(DATASET Opens)
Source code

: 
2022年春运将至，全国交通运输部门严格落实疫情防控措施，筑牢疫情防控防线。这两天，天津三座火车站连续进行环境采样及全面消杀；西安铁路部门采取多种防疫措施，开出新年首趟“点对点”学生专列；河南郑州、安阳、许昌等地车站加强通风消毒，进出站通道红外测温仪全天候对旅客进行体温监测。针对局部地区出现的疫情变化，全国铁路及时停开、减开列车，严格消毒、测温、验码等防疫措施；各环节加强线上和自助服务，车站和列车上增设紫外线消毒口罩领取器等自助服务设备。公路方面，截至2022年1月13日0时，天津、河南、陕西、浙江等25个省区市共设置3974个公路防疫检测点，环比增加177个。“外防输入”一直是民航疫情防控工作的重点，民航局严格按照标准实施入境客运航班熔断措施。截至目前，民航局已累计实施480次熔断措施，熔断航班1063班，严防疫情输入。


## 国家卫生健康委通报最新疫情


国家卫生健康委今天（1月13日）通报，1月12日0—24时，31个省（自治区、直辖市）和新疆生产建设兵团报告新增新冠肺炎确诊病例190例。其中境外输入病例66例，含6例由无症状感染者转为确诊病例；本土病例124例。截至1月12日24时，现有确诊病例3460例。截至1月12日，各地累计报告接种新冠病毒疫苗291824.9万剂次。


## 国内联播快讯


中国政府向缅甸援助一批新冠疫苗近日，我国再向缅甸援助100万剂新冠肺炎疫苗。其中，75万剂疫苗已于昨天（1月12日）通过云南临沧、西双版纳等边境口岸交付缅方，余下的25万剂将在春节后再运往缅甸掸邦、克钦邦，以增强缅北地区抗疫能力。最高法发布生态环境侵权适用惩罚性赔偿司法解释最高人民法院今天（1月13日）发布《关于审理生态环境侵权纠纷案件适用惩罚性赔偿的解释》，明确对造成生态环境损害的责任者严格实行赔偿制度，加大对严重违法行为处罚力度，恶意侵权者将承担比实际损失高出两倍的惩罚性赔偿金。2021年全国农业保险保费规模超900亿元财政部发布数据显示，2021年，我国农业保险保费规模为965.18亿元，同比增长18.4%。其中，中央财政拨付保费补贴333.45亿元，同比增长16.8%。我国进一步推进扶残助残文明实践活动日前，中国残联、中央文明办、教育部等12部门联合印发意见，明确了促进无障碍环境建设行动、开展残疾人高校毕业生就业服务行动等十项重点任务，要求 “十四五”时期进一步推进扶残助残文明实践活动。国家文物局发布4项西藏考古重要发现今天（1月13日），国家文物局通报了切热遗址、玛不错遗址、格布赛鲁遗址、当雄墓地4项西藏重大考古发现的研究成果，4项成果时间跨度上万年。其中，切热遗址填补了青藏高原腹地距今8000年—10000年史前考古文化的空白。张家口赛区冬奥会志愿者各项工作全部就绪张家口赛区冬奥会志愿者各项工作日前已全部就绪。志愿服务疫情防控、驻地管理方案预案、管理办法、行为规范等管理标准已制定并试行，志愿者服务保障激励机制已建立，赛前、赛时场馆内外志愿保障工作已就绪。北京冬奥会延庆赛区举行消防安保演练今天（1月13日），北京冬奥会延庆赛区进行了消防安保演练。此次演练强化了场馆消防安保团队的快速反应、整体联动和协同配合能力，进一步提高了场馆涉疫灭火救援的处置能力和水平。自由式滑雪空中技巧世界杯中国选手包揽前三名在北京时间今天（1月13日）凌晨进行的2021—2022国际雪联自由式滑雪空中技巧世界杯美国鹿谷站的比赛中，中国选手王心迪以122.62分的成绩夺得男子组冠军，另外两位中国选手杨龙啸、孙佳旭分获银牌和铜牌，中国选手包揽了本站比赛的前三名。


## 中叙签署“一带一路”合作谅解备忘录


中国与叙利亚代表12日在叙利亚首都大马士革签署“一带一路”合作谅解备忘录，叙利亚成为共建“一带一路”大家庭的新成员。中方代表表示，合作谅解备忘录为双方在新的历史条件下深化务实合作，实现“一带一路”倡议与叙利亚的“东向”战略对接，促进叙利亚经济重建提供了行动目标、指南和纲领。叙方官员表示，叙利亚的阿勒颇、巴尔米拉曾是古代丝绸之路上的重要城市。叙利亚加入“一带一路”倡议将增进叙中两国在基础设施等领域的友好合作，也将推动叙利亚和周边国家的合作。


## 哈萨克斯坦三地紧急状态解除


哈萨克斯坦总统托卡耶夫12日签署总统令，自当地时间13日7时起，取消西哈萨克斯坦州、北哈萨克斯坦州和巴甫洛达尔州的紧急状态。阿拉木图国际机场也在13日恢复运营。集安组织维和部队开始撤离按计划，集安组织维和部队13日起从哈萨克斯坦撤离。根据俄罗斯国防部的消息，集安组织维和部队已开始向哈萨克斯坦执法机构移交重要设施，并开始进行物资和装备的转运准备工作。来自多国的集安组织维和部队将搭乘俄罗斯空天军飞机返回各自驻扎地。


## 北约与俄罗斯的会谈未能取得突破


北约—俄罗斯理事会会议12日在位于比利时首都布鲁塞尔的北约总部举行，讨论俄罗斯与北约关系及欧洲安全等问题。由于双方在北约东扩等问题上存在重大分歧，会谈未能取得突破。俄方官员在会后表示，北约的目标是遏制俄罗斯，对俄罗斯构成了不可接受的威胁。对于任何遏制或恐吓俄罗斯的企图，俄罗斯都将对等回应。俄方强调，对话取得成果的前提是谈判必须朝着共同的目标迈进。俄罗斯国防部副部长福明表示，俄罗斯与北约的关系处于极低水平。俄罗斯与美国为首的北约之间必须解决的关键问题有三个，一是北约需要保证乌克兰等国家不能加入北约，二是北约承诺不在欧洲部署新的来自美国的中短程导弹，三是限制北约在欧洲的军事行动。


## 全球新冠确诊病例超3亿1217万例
(DATASET Closes)
## REQUIRED WORK
Each line above that includes "一带一路" should be shown.

## ANSWER TO THE EXERCISE
## 中叙签署“一带一路”合作谅解备忘录
中国与叙利亚代表12日在叙利亚首都大马士革签署“一带一路”合作谅解备忘录，叙利亚成为共建“一带一路”大家庭的新成员。中方代表表示，合作谅解备忘录为双方在新的历史条件下深化务实合作，实现“一带一路”倡议与叙利亚的“东向”战略对接，促进叙利亚经济重建提供了行动目标、指南和纲领。叙方官员表示，叙利亚的阿勒颇、巴尔米拉曾是古代丝绸之路上的重要城市。叙利亚加入“一带一路”倡议将增进叙中两国在基础设施等领域的友好合作，也将推动叙利亚和周边国家的合作。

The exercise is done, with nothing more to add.